Einstellung des NS-Prozesses gefordert

NAZIVERBRECHEN Gericht lehnt im Verfahren gegen mutmaßlichen Kriegsverbrecher Befangenheitsantrag ab

AACHEN dpa/ap | Im NS-Prozess gegen den früheren SS-Mann Heinrich Boere (88) hat die Verteidigung die Einstellung des Verfahrens beantragt. Nach der Verurteilung Boeres durch den Sondergerichtshof Amsterdam 1949 sei ein zweites Strafverfahren in demselben Fall nicht zulässig – auch wenn das damalige Urteil nie vollstreckt worden sei.

Boere soll 1944 als Mitglied des SS-Killerkommandos „Feldmeijer“ drei niederländische Zivilisten erschossen haben. Der damals junge SS-Mann habe die vermeintlichen Widerstandskämpfer aus niedrigen Beweggründen heimtückisch getötet, hieß es in der am Montag verlesenen Anklage.

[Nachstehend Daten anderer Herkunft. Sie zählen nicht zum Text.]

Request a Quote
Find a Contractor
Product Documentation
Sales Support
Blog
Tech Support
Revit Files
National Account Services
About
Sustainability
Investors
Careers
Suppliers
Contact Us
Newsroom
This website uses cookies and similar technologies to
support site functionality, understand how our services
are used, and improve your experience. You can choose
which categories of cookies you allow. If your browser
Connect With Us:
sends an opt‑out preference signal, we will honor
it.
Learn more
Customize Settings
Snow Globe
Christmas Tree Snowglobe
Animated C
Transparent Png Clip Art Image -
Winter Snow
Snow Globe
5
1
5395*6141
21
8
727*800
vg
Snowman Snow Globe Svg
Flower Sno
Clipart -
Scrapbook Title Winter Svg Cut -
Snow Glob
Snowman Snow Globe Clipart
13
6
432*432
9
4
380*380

Einen Befangenheitsantrag gegen Oberstaatsanwalt Ulrich Maaß wies das Gericht als unbegründet ab.

Boere habe im Juli 1944 mit einem Komplizen in Breda die Apotheke von Fritz Bicknese betreten und diesen nach seiner Identität gefragt. Als sich Bicknese zu erkennen gab, habe Boere sein Gegenüber mit Schüssen niedergestreckt, sagte Staatsanwalt Andreas Brendel.

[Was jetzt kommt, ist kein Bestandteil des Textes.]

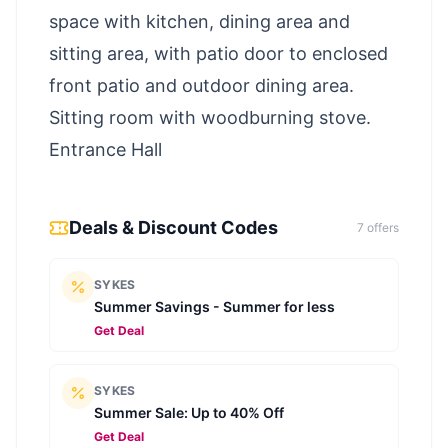
space with kitchen, dining area and
sitting area, with patio door to enclosed
front patio and outdoor dining area.
Sitting room with woodburning stove.
Entrance Hall
Deals & Discount Codes
7
offer
s
SYKES
Summer Savings - Summer for less
Get Deal
SYKES
Summer Sale: Up to 40% Off
Get Deal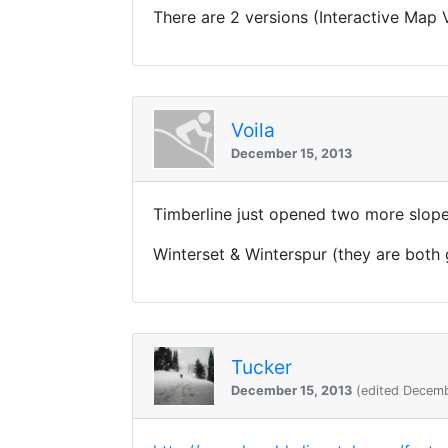
There are 2 versions (Interactive Map 
Voila
December 15, 2013
Timberline just opened two more slope
Winterset & Winterspur (they are both
Tucker
December 15, 2013
(edited Decemb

Am 3. September habe Boere auf Befehl mit einem Komplizen den Fahrradhändler Tuin de Groot in Voorschoten bei Den Haag erschossen. Im Anschluss hätten die beiden SS-Männer den Prokuristen Frans-Willem Kusters getötet. Die Morde seien „zynische Vergeltungsmaßnahmen“ an Zivilisten gewesen – für von niederländischen Widerständlern verübte Attentate an Niederländern, die mit den Nazis kooperierten.

Der im Rollstuhl sitzende Boere verfolgte den zweiten Prozesstag in sich versunken. Ein 1949 über ihn verhängtes Todesurteil war später in lebenslange Haft umgewandelt worden, die er nie antrat. Das neue Verfahren ist auf 13 Verhandlungstage bis zum 18. Dezember angesetzt.